Example: \ (string1\+\ (string2\) *\)

\1:string1\+\ (string2\) *

\2:string2

Back reference: References the pattern in the preceding grouping brackets to match the character (not the pattern itself)


To extend the regular expression:

egrep= GREP-E

Egrep [OPTIONS] PATTERN [FILE ...]

Extend the metacharacters of regular expressions:


Character Matching:

. Any single character

[] Specify the range of characters

[^] characters not in the specified range


Number of matches:

*: matches the preceding character any time

?: 0 or 1 times

+:1 Times or more

{m}: matches M-Times

{M,n}: At least m, up to N times


Location anchoring:

^: Beginning of the line

$: End of line

\<, \b: the first language

\>, \b: The end of the language


Group:

()

Back reference: \1, \2, ...


Cases:

A|b

C|cat:c or Cat

(c|c) At:cat or cat


This article is from the "11798474" blog, please be sure to keep this source http://11808474.blog.51cto.com/11798474/1834614

Text-processing tools on Linux systems

Contact Us

The content source of this page is from Internet, which doesn't represent Alibaba Cloud's opinion; products and services mentioned on that page don't have any relationship with Alibaba Cloud. If the content of the page makes you feel confusing, please write us an email, we will handle the problem within 5 days after receiving your email.
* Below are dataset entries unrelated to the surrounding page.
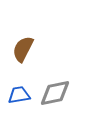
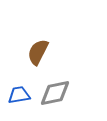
brown semicircle: moved 15 px right, 3 px down
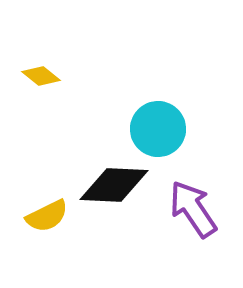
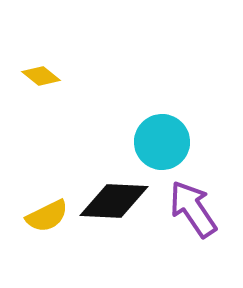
cyan circle: moved 4 px right, 13 px down
black diamond: moved 16 px down
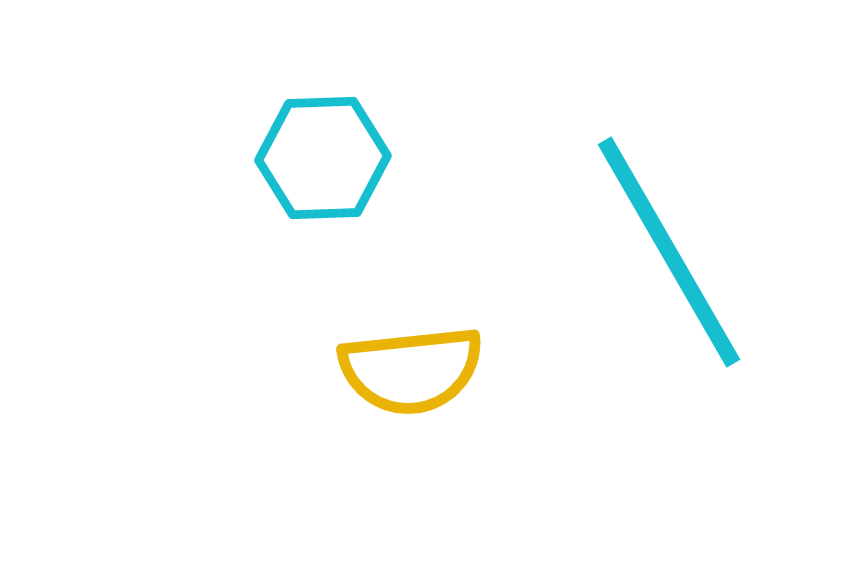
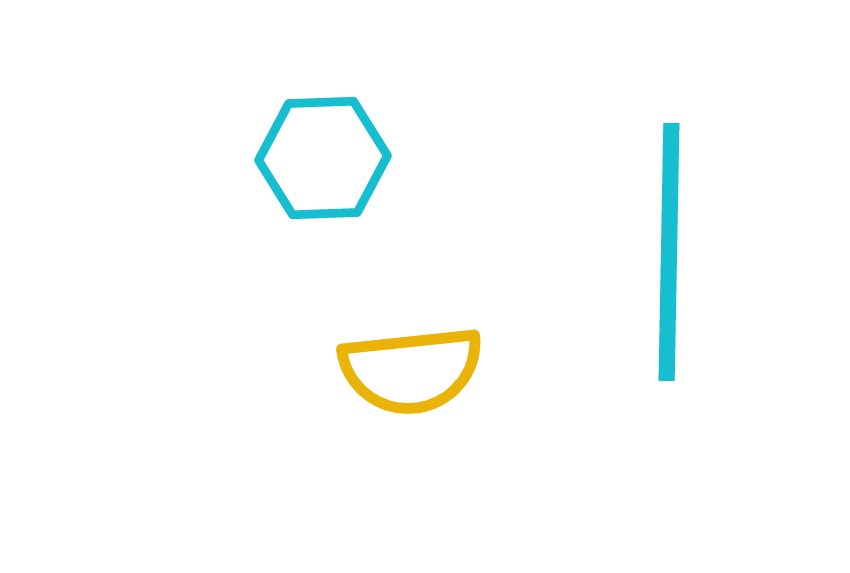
cyan line: rotated 31 degrees clockwise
If you find any instances of plagiarism from the community, please send an email to: info-contact@alibabacloud.com and provide relevant evidence. A staff member will contact you within 5 working days.

A Free Trial That Lets You Build Big!

Start building with 50+ products and up to 12 months usage for Elastic Compute Service

  • Sales Support

    1 on 1 presale consultation

  • After-Sales Support

    24/7 Technical Support 6 Free Tickets per Quarter Faster Response

  • Alibaba Cloud offers highly flexible support services tailored to meet your exact needs.